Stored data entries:
++++
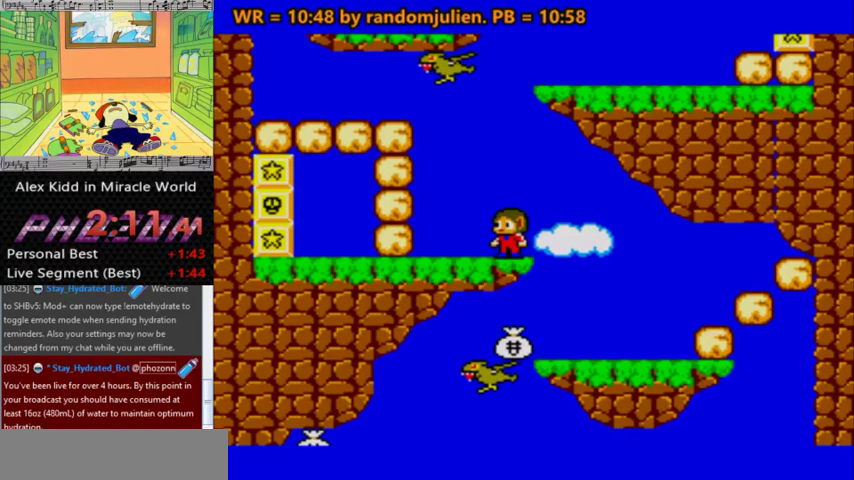
{"keys": [], "events": []}
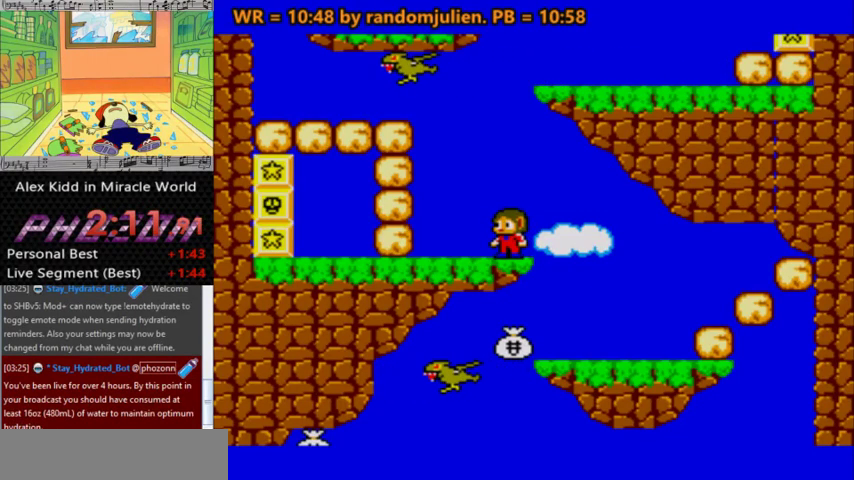
{"keys": ["a"], "events": [[200, "a", "down"]]}
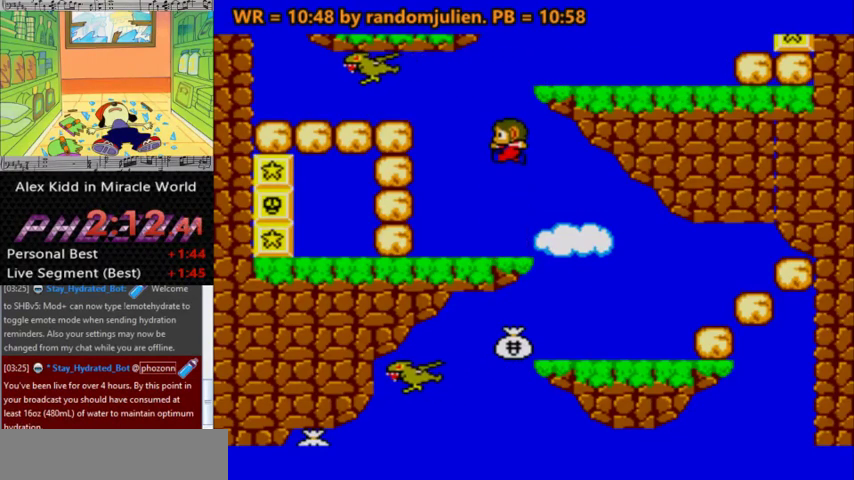
{"keys": [], "events": [[267, "a", "up"]]}
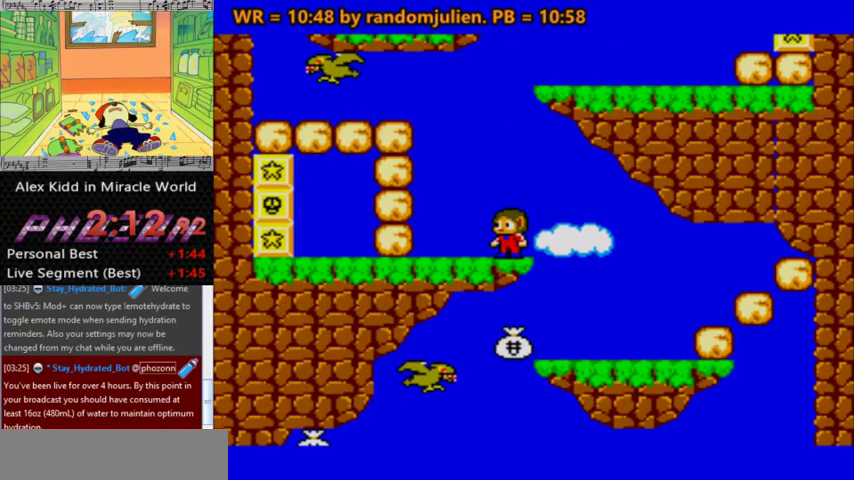
{"keys": ["right"], "events": [[467, "right", "down"]]}
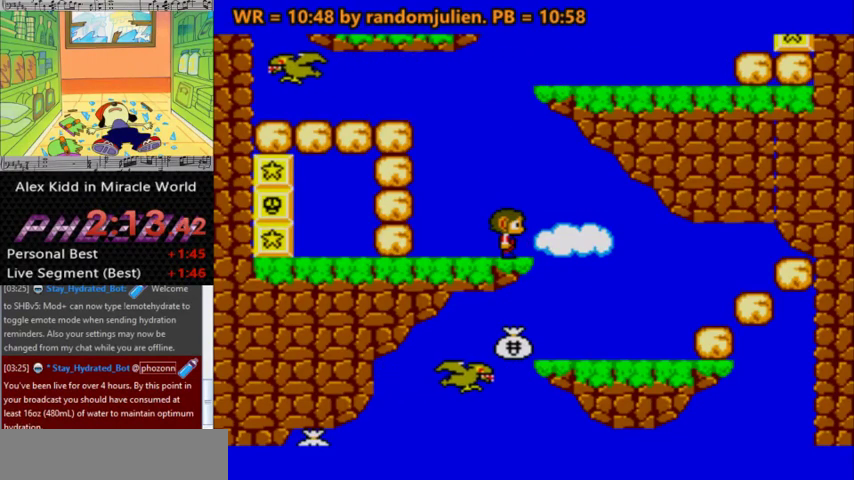
{"keys": ["up"], "events": [[33, "right", "up"], [267, "up", "down"]]}
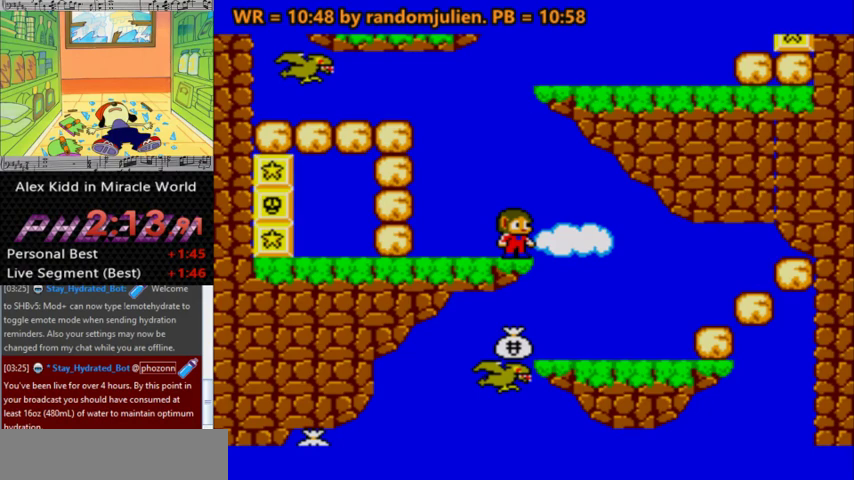
{"keys": ["up"], "events": [[167, "up", "up"], [233, "up", "down"]]}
++++
# [DIRECTIONS]
Hand back the data exactly as it appears, with all pictures cut.

# [FINAL ANSWER]
{"keys": [], "events": []}
{"keys": ["a"], "events": [[200, "a", "down"]]}
{"keys": [], "events": [[267, "a", "up"]]}
{"keys": ["right"], "events": [[467, "right", "down"]]}
{"keys": ["up"], "events": [[33, "right", "up"], [267, "up", "down"]]}
{"keys": ["up"], "events": [[167, "up", "up"], [233, "up", "down"]]}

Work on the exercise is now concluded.